"The ANS allows a compiler to ignore compiler-macros altogether, or whenever it likes. This provision was necessary to get compiler macros into the standard (to avoid imposing new features on implementations unwilling or unable to conform) but this makes the facility portably unusable."
Wouldn't it have been desirable to specify that no implementation is required to honor compiler-macros, but if an implementation does honor compiler-macros sometimes, then it must always support them on a best-effort basis? By "on a best-effort basis" I mean that if there are some corner cases in specific calls for which a compiler-macro might be applicable but the semantics are somehow non-obvious or if there are specific implementation-specific problems with supporting that case, then only then could the implementation not honor the compiler-macro.
Oh, and maybe specify that setting (optimize (space 0)) prevents expansion of compiler-macros...
On Sun, Dec 4, 2011 at 6:02 PM, Steve Haflich shaflich@gmail.com wrote:
Interestingly enough, that also means that there is no ways to use &KEY to specify non-keyword keyword arguments in a compiler-macro lambda-list that doesn't run roughshod across the evaluation model.
I think you mean "non-constant" rather than "keyword". There is nothing special about keyword (which is a constant) and any other constant that eventually evaluates to a symbol.
The real open issuse behind compiler-macros are deeper.
Back in 1989 JonL White (then of Lucid) and I (then and still of Franz) threatened to hold our breath until we turned blue at an X3J13 meeting unless we were permitted to enter a proposal for compiler macros. We worked overnight (I think it was at JonL's house in Palo Alto) to come up with a proposal. It was accepted, subject to a few later emendations, and that is what is in the ANS. Unfortunately, there was not time to give the proposal the traditional trial-by-implementation-and-use, so compiler-macros are not defined completely enough for effective portable use. (But I'm nonetheless glad they are there.)
The ANS is silent on what happens if a compiler-macro signals an error -- not just an error from an unmatchable "keyword" argument. I suggest that the compiler _should_ have been specified to wrap an error handler around compiler-macro expansion, and if any error occurs, the expansion should be treated as ther equivalent of returning &whole.

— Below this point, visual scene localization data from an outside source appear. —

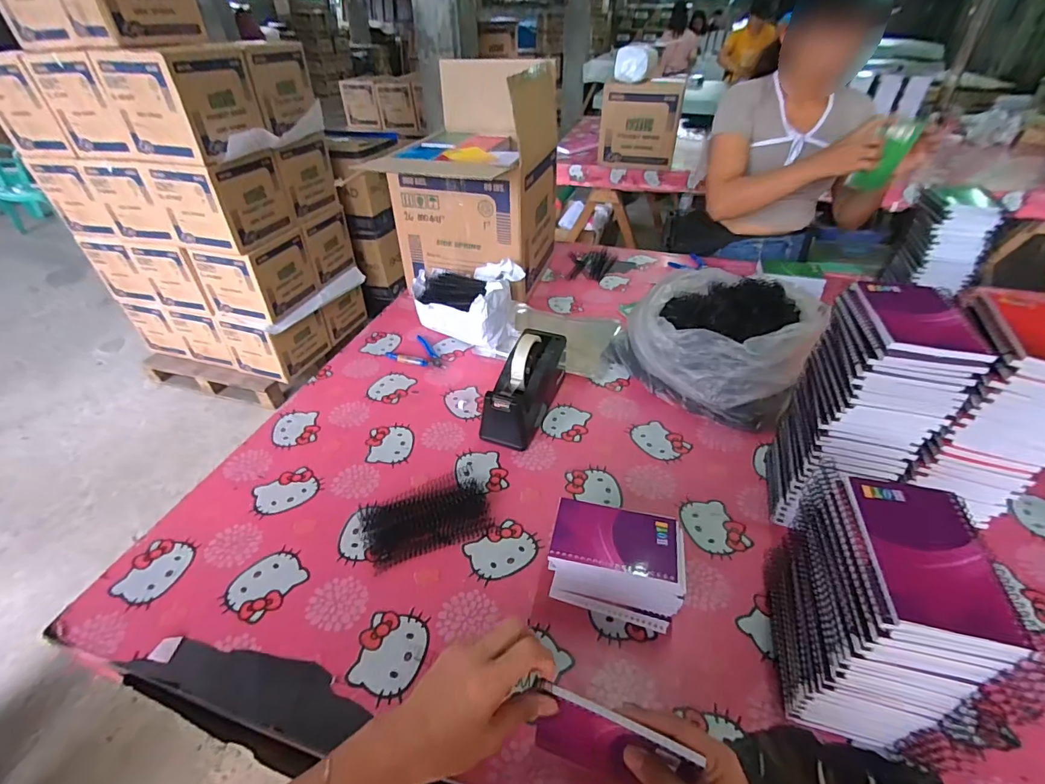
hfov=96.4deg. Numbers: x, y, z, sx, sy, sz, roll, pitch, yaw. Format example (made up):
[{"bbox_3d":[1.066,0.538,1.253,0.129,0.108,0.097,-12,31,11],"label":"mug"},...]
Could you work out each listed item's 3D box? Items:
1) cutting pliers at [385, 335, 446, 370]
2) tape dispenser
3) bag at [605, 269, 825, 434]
[{"bbox_3d":[-0.205,-0.067,0.883,0.081,0.010,0.132,-22,44,-24],"label":"cutting pliers"},{"bbox_3d":[0.008,-0.015,0.736,0.072,0.116,0.207,15,42,18],"label":"tape dispenser"},{"bbox_3d":[0.340,-0.099,0.812,0.291,0.147,0.287,32,49,33],"label":"bag"}]

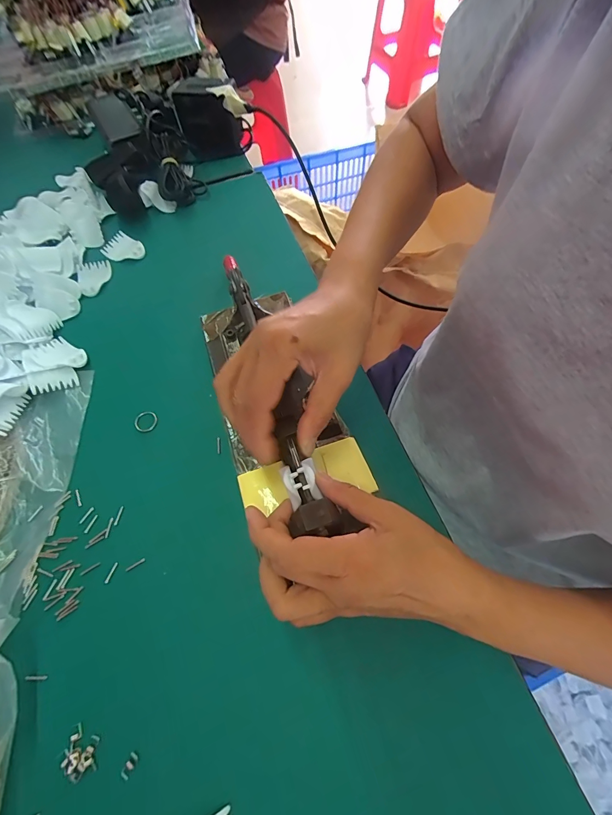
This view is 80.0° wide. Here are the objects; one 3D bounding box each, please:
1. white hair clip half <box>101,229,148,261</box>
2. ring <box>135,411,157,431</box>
[{"bbox_3d":[-0.226,-0.195,0.454,0.049,0.018,0.037,29,67,16],"label":"white hair clip half"},{"bbox_3d":[-0.153,0.013,0.347,0.020,0.006,0.022,-27,65,-11],"label":"ring"}]

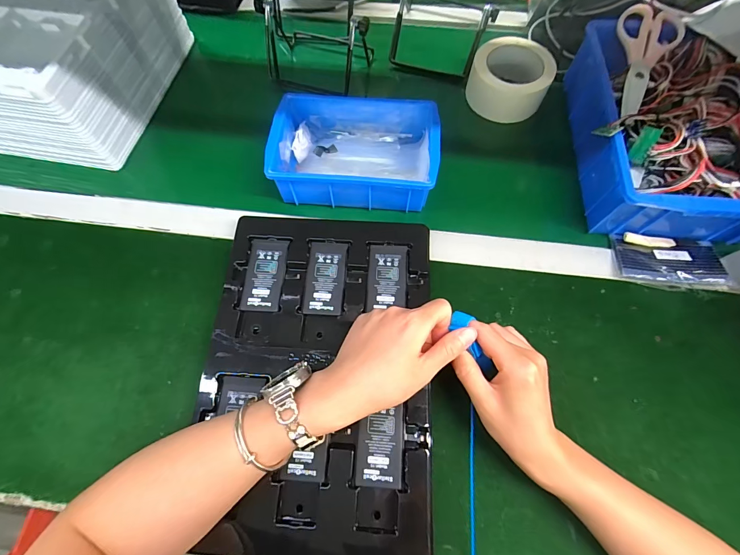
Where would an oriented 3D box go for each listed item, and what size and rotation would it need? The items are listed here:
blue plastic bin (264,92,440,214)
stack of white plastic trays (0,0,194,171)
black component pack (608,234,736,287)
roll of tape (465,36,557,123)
[{"bbox_3d":[-0.017,-0.170,0.437,0.201,0.058,0.151,4,68,3],"label":"blue plastic bin"},{"bbox_3d":[-0.478,-0.326,0.468,0.326,0.110,0.287,11,68,5],"label":"stack of white plastic trays"},{"bbox_3d":[0.350,-0.020,0.393,0.114,0.020,0.059,5,73,2],"label":"black component pack"},{"bbox_3d":[0.198,-0.284,0.482,0.106,0.045,0.103,0,68,0],"label":"roll of tape"}]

But even this is not sufficient. The ANS allows a compiler to ignore compiler-macros altogether, or whenever it likes. This provision was necessary to get compiler macros into the standard (to avoid imposing new features on implementations unwilling or unable to conform) but this makes the facility portably unusable. Now, many uses of compiler macros presume nonportable dependencies, such as translating certain references into nonportable lower-level accessors, but IMO it should be possible somehow for portable code to assume that a compiler macro _will_ be expanded in compiled portable code. There ought be some sort of mechanism so the programmer can determine that a compiler macro has signalled error, or that a compiler macro has returned &whole. (Those if us who use compiler-macros currentyl often use disassemble.) I have no proposal how to implement such facilities -- they would live too close to the real estate owned by the programming environment.